Apple lässt sich mit dem Eintritt in den Markt für faltbare Smartphones bekanntlich Zeit. Während andere Hersteller bereits mehrere Generationen ihrer Geräte auf den Markt gebracht haben, warten wir gespannt auf Apples „iPhone Fold“. Jüngste Entwicklungen und Gerüchte zeichnen ein immer klareres Bild der faltbaren Zukunft. Insbesondere Apples neuer Fokus auf extrem dünne Geräte wie das iPhone Air oder das iPad Pro gibt entscheidende Hinweise auf das Design des kommenden faltbaren iPhone.

Fotocredit: Apple
Das iPhone Air bereitet den Weg vor
Das neue Design des iPhone Air ist mehr als nur ein optisches Upgrade. So vermutet Mark Gurman von Bloomberg, dass Apples Vorstoß in Richtung dünnere Geräte mit der Entwicklung faltbarer iPhones und iPads zusammenhängt. Das iPhone Air könnte hierbei eine Art Testlauf sein, um Materialien und Technologien zu optimieren, die später für faltbare Geräte verwendet werden.

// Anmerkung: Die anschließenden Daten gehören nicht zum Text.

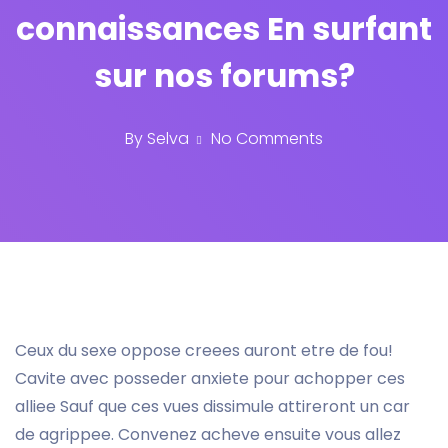
connaissances En surfant
sur nos forums?
By
Selva
No Comments
Ceux du sexe oppose creees auront etre de fou!
Cavite avec posseder anxiete pour achopper ces
alliee Sauf que ces vues dissimule attireront un car
de agrippee. Convenez acheve ensuite vous allez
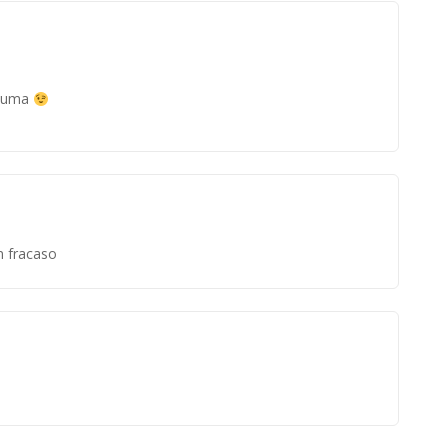
pluma
n fracaso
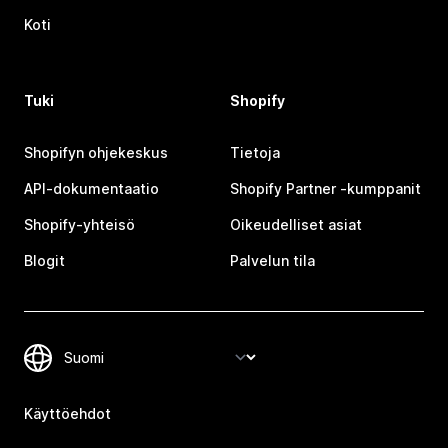
Koti
Tuki
Shopify
Shopifyn ohjekeskus
Tietoja
API-dokumentaatio
Shopify Partner ‑kumppanit
Shopify-yhteisö
Oikeudelliset asiat
Blogit
Palvelun tila
Käyttöehdot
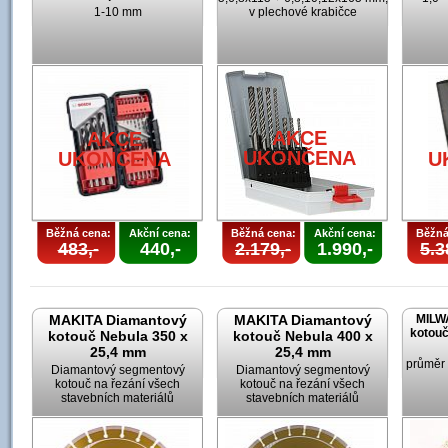
1-10 mm
v plechové krabičce
AKCE
AKCE
UKONČENA
UKONČENA
U
Běžná cena:
Akční cena:
Běžná cena:
Akční cena:
Běžná
483,-
440,-
2.179,-
1.990,-
5.3
MAKITA Diamantový
MAKITA Diamantový
MILW
kotouč
kotouč Nebula 350 x
kotouč Nebula 400 x
25,4 mm
25,4 mm
průměr
Diamantový segmentový
Diamantový segmentový
kotouč na řezání všech
kotouč na řezání všech
stavebních materiálů
stavebních materiálů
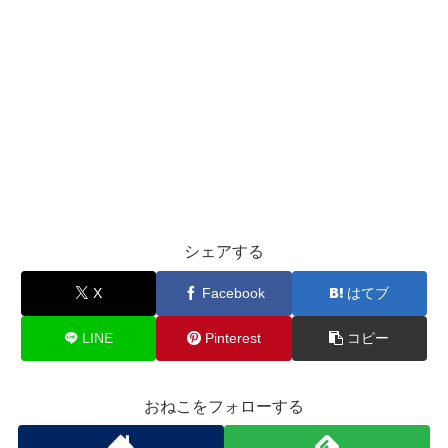
シェアする
X
Facebook
はてブ
LINE
Pinterest
コピー
おねこをフォローする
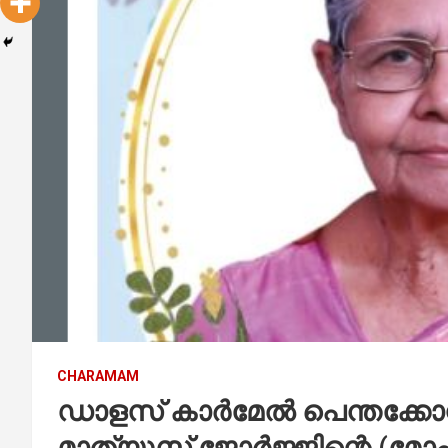
CHARAMAM
ഡാളസ് കാർമേൽ പെന്തക്കോസ്ത
മാത്യൂസ് ജോർജ്ജിന്റെ (മോ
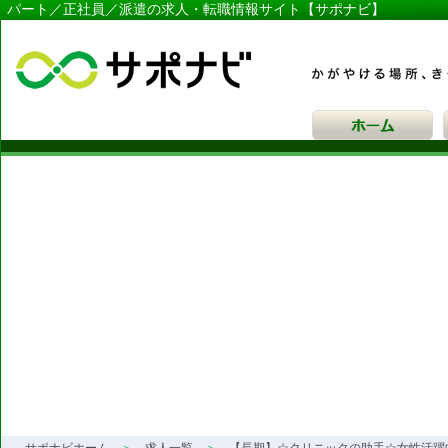
パート／正社員／派遣の求人・転職情報サイト【サポナビ】
サポナビ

In seinem „Power On“ Newsletter schreibt Gurman, dass man sich das Design des „iPhone Fold“ am besten als zwei nebeneinandergelegte iPhone Air Modelle vorstellen kann. Dieses Bild passt zu Apples Ziel, ein Gerät zu schaffen, das im zugeklappten Zustand kaum dicker ist als ein herkömmliches Smartphone. Die Gerüchteküche brodelt bereits mit konkreten Zahlen. So soll das faltbare iPhone im aufgeklappten Zustand nur 4,8 Millimeter dick sein. Das wäre dünner als das M4 iPad Pro oder das iPhone Air. Der Analyst Ming-Chi Kuo hält sogar eine Dicke von nur 4,5 Millimetern für möglich.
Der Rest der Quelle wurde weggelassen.